Let $f: X\rightarrow Y$ and $g:Y\rightarrow X$ be functions such that $g(f(x))=x$ for all $x\in X$.
(a) Prove that $f$ is injective.
(b) Prove that $g$ is surjective.
(c) Give an example of a pair of functions $f:X\rightarrow Y$ and $g:Y\rightarrow X$ such that $g(f(x))=x$ and neither $f$ nor $g$ is bijective.
I know that $g(f(x))=x$ implies $g=f^{-1}$. If we know that $f$ has an inverse, does that automatically imply the function is injective and surjective? How?
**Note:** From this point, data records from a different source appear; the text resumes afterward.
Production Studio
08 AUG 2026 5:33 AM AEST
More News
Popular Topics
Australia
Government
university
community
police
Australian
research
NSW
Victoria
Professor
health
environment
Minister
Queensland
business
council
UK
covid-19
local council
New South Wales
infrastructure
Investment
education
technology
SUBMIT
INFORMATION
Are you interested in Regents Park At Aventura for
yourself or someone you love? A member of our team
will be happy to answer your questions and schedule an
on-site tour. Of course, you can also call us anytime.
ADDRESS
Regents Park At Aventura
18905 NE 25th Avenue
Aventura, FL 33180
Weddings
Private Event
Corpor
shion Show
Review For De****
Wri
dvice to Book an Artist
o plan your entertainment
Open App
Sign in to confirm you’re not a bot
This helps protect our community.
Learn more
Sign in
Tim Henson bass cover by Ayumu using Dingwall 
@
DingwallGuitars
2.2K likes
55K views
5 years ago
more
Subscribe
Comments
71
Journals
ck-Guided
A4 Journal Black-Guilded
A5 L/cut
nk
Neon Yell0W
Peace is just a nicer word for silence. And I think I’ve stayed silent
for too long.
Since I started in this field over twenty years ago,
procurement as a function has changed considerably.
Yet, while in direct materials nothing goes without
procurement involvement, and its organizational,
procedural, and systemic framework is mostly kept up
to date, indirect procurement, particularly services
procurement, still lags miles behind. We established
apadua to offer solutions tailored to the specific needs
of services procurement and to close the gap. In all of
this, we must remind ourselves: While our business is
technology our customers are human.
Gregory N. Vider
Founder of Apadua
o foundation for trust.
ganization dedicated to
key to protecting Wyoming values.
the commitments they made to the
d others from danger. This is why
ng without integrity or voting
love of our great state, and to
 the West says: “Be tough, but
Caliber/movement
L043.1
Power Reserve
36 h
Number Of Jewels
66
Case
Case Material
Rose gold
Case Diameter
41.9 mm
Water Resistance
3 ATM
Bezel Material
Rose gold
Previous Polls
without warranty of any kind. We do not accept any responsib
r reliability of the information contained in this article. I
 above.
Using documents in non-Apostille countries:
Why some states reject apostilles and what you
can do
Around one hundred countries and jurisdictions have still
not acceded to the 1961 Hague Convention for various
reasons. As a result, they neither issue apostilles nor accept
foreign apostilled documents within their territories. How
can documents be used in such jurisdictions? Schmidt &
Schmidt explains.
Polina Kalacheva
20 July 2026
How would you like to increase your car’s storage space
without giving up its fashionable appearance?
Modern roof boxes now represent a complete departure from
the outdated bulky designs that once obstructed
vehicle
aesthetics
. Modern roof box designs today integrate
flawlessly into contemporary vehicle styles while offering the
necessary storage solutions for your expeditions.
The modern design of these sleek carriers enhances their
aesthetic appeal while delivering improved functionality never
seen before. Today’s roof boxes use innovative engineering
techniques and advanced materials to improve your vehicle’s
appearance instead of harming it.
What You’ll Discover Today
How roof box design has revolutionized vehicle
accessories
If $f$ has an inverse, than this automatically implies that $f$ is injective and surjective: $f$ is injective because $f(x)=f(y)$ implies $x=y$, applying $f^{-1}$ to both sides. $f$ is surjective, because given any $y\in Y$ we have $f(f^{-1}(y))=y$. That is $f(X)=Y$.
But: Notice how we needed both equations, $f(f^{-1}(x))=x$ and $f^{-1}(f(x))$ in that deduction? If you have just $f(g(x))=x$ or $g(f(x))=x$, then this implies only that $f$ is surjective or injective, respectively. For bijectivity you need both equations!
Regarding your problems:
(a): Assume $f(x)=f(y)$. How can you show $x=y$?
(b): Let $x\in X$. How can you find $y\in Y$ such that $g(y)=x$?
(c): Let $X=\{0\}$, $Y=\mathbb{R}$, $f=g=0$. Then
$$g(f(0))=0$$
but clearly $f,g$ are not bijective.